贺云初伏在地上磕完头,又直挺起了腰,正色面对贺清道:“女儿行事前没有考虑到父亲的处境和心情,是女儿不孝。但贺云初是您的女儿,同时也是十二万斛律氏族人的圣主。谈家与沙匪勾结行事日久,其行径已危及族人,若不是许峥有意默许怂恿,夏州府也不会对此视若无睹,谈家也更不会越走越远。今日行事虽然凶险,但要彻底清除此痼疾,一劳永逸除了后患,唯有如此行事。不管您干涉与否,我都会这么做。”

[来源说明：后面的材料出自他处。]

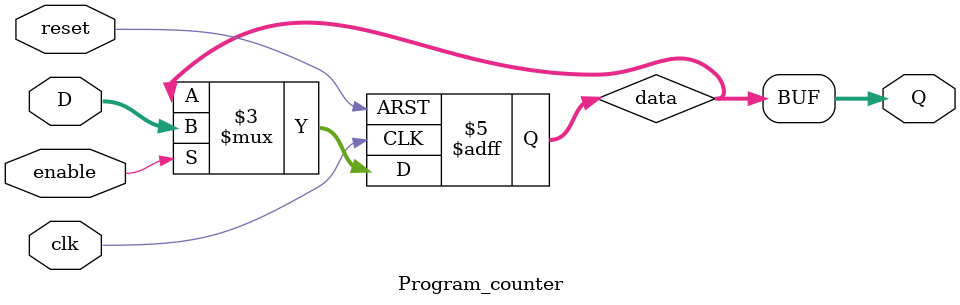
<source format=v>
module Program_counter
#(
	parameter WIDTH = 32
)
(
	//input/ output ports
	input			[WIDTH-1:0] D, 
	input 		clk,
	input			reset, enable,
	output		[WIDTH-1:0] Q
);
   //variable to storage states
	reg [WIDTH-1:0] data;
	always @(posedge clk or negedge reset) 
	begin
      if (!reset)
         data <= 32'h400000;
      else
			if(enable)
         data <= D;
   end 
	assign Q = data;	
endmodule 
</source>
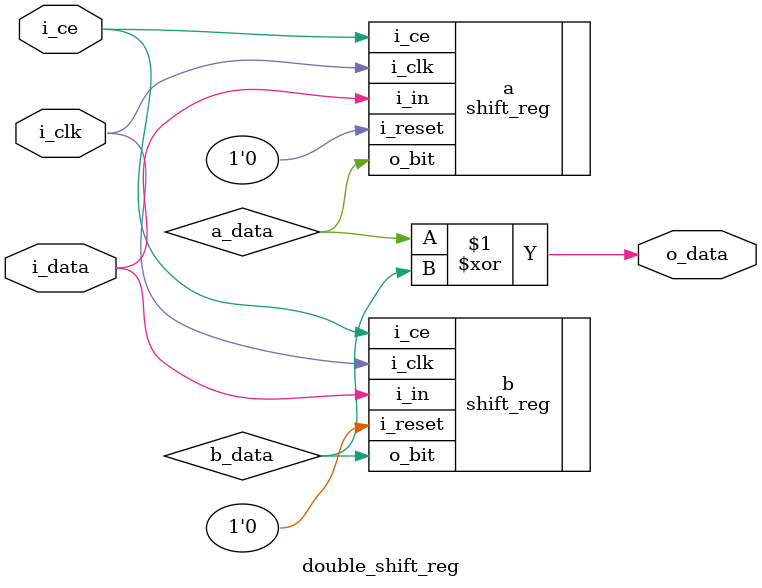
<source format=v>
`default_nettype    none
module double_shift_reg(i_clk, i_ce, i_data, o_data);
    input   wire    i_clk, i_ce;
    input   wire    i_data;
    output  wire    o_data;

    wire    a_data, b_data;

    shift_reg   a(.i_clk(i_clk), .i_reset(1'b0), .i_ce(i_ce), .i_in(i_data), .o_bit(a_data));
    shift_reg   b(.i_clk(i_clk), .i_reset(1'b0), .i_ce(i_ce), .i_in(i_data), .o_bit(b_data));

    assign o_data = a_data ^ b_data;

endmodule

</source>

贺靖看着她跪得直挺挺的,之前身上的苒弱似是幻觉一般,面前这样的表现,才更像他的女儿贺云初,心头又升起了丝欣慰。
“你可知你此次的冒然行事,死了多少人?据刑营官兵报上来的数字,从灰烬中挖出的尸骨,不算拼不全的,少说有三百人,这么多人,你要如何善后?”
贺云初望着贺靖,眸底渐渐寒下来:“远不止三百人。”
贺靖被她的话惊了一下,莫名的就有了怒气,但还没等他训斥,贺云初已自己给了他交待。
“您是西大营的步兵统领,监军都督,可您知道许峥在拿西大营十几万众军士的生命在做什么吗?西北道每年都在兴师动众地剿匪,可为何沙匪越剿越多越剿越猖狂,您知道为什么吗?因为这些匪有官府养着,可以明目张胆地打劫往来商贾和富强豪绅,百姓却奈何他们不得。”
“而谈家,只不过是我王族十几年前恩赦的一个奴籍贱役,凭什么短短数年间就能打着谈清炫的旗号成为斛律氏的大族,你当是许峥和夏州府都不知道谈次疚模的身家吗?”

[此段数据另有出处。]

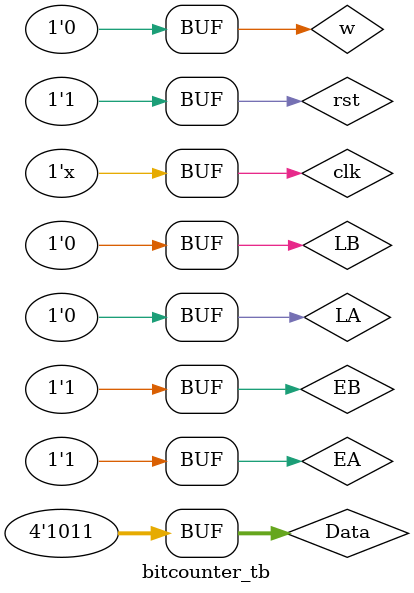
<source format=v>
module bitcounter_tb();
reg [3:0] Data;
reg clk, rst, LA, LB, EA, EB, w;
wire a0, z;
wire [3:0] A;
wire [2:0] B; 
bit_counter mybitcount(w, LA, EA, clk, Data, rst, A, B, LB, EB, z, a0);

always #3 clk = ~clk; // clk은 3 단위로 바뀌게 설정함
initial begin
clk = 0; rst = 1; w = 0; Data = 4'b1011; LA = 4'b0000; EB = 0; EA = 0; // 리셋은 초기 1로 설정해놓고 Data를 7로 설정해놓고 1이 3개인 출력값을 확인하도록 함
#5 LB = 0; EB = 0; 
#20 rst = 0; // 리셋이 0이 될 때의 값 변화 확인
#10 rst = 1; // 다시 리셋을 1로 만들고 정상 진행
#10 LA = 1; EA = 1; 
#5 EB = 1; 
#10 LA = 0;
end
endmodule

</source>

“您经营西北道这么多年,不论是招附还是劝归,在斛律氏人心目中您的存在更甚于圣主,对大梁,您此份功绩更是无人能及,难免遭人心嫉,圣上若心有偏属便罢了,倘若他也心存疑虑,您可有想过许峥如此作为是否与您攸关?”
“许峥背后若无人撑腰,他即使手握重兵,也未必敢有助长斛律族与沙匪勾结的胆量。我如此行事,虽然要搭上一些无辜者的性命,却总比被灭族的损失小。况且,那些人,有一多半还都是沙匪。”
“如此一来便绝了许峥的其他心思,若他还不死心,要重新谋划,至少也得三五年,爹爹,这三五年时间,不光是为斛律族争取的,也是为您和贺家争取的。”